By contrast, in John 15:12-18, Jesus offers a different path: “This is my commandment, that you love one another as I have loved you. No one has greater love than this, to lay down one’s life for one’s friends. You are my friends if you do what I command you. I do not call you servants any longer, because the servant does not know what the master is doing; but I have called you friends, because I have made known to you everything that I have heard from my Father. You did not choose me but I chose you. And I appointed you to go and bear fruit, fruit that will last, so that the Father will give you whatever you ask him in my name. I am giving you these commands so that you may love one another.”

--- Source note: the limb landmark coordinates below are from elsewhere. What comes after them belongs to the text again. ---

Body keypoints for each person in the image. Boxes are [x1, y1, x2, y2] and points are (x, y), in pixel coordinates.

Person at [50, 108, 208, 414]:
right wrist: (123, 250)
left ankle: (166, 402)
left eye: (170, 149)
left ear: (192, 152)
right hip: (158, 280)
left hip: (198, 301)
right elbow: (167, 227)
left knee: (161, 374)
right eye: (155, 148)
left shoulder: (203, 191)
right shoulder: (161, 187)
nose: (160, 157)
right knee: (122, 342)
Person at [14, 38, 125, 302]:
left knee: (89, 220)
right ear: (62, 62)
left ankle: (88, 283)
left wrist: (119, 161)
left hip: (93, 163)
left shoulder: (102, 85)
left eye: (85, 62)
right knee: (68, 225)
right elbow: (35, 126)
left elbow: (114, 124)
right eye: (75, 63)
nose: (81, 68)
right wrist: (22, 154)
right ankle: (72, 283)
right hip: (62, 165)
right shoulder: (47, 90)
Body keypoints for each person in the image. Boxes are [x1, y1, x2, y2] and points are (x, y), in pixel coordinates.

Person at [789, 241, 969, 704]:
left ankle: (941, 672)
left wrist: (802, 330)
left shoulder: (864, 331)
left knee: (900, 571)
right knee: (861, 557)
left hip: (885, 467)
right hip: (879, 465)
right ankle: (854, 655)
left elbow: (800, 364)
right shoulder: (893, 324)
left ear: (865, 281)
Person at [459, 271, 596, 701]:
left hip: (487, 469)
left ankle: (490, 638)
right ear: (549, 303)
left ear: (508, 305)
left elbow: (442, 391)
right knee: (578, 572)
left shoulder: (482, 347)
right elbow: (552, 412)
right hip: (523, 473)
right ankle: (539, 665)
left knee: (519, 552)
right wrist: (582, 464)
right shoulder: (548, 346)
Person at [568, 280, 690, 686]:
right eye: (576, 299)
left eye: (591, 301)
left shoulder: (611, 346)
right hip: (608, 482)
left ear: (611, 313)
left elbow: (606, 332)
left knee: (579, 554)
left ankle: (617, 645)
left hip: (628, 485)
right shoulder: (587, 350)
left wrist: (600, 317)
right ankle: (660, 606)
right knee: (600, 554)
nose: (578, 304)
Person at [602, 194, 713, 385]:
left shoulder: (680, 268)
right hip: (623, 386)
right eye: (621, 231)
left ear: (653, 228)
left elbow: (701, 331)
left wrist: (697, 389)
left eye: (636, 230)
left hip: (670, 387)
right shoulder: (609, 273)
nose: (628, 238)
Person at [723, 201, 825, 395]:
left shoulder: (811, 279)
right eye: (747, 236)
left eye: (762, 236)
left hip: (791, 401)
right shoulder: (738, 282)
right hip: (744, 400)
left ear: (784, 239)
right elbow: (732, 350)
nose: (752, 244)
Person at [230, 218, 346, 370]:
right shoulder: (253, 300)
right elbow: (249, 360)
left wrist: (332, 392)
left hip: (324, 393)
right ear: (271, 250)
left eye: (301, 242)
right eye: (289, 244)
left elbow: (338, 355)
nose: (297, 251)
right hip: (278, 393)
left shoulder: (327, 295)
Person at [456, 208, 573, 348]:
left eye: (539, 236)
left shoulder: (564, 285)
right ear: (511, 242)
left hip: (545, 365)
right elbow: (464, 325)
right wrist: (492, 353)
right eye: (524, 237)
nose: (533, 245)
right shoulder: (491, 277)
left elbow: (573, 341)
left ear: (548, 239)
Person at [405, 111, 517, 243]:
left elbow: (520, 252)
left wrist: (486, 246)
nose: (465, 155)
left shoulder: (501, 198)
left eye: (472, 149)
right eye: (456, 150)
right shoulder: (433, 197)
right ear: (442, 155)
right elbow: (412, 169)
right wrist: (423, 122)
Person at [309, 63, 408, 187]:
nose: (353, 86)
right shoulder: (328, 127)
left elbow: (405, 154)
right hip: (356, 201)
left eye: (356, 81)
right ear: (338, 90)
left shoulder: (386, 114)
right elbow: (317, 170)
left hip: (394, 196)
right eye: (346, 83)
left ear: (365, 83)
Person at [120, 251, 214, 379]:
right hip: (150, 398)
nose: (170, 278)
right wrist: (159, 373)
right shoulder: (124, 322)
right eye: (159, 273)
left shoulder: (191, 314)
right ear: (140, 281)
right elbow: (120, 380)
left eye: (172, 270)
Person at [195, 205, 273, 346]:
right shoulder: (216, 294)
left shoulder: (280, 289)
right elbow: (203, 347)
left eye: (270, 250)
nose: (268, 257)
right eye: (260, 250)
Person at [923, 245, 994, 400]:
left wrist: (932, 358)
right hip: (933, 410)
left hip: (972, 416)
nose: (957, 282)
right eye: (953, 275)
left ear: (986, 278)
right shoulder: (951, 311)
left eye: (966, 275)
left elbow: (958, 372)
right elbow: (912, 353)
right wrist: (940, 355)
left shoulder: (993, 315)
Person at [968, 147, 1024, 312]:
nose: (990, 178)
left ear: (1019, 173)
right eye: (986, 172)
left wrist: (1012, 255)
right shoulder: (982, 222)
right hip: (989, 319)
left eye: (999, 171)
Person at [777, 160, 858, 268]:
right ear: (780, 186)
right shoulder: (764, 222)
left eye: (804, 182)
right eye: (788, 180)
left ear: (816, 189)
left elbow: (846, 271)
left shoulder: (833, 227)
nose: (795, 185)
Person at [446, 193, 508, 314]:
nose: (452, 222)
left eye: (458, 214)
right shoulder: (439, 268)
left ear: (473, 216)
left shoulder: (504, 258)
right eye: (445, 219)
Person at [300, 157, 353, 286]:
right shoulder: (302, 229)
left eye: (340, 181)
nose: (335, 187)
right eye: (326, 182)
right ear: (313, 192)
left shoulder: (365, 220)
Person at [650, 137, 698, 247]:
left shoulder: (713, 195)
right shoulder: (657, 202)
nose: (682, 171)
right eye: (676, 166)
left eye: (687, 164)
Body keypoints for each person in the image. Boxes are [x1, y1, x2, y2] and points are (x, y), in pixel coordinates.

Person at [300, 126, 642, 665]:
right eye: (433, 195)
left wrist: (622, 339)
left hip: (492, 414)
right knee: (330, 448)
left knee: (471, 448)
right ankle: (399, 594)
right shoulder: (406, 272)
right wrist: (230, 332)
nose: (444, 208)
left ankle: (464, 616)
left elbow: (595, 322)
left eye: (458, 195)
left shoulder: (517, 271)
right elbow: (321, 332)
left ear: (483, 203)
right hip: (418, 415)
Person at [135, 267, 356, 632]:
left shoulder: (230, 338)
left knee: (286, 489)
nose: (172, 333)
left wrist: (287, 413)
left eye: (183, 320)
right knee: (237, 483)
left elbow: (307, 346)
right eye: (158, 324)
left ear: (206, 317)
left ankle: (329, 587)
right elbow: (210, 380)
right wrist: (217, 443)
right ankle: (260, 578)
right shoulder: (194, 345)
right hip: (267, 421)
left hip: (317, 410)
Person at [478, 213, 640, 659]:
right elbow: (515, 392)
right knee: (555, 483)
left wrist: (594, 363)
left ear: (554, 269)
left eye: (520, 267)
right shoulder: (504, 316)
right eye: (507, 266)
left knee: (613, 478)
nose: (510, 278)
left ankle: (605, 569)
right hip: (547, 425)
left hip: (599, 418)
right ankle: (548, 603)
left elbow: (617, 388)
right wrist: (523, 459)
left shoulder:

What those of us graced to be present for the statements of Jeff Curl, Beth Aletto, and the Rev. Wooston-Bossert during worship on April 22 heard were the echoes of Jesus’s commandment that, as W. H. Auden put it in his great poem, “September 1, 1939,” at the outbreak of World War II, “We must love one another or die.” The pain of exclusion, the fear of being rejected because of who we love, and the joy of finding love and happiness and inclusion in loving larger groups suggest why Jesus commanded his followers to love one another as He had loved them: in our world, love is the answer to hatred, inclusion is the response to exclusion, and joy is the reward for obeying this last commandment Jesus gave to his followers just before he was crucified. The Battle Hymn of the Republic at the outbreak of our Civil War in 1861 and its affirmation that we should be willing to “die to make men free” finds a new meaning if we paraphrase it to something like “let us live to let all love.”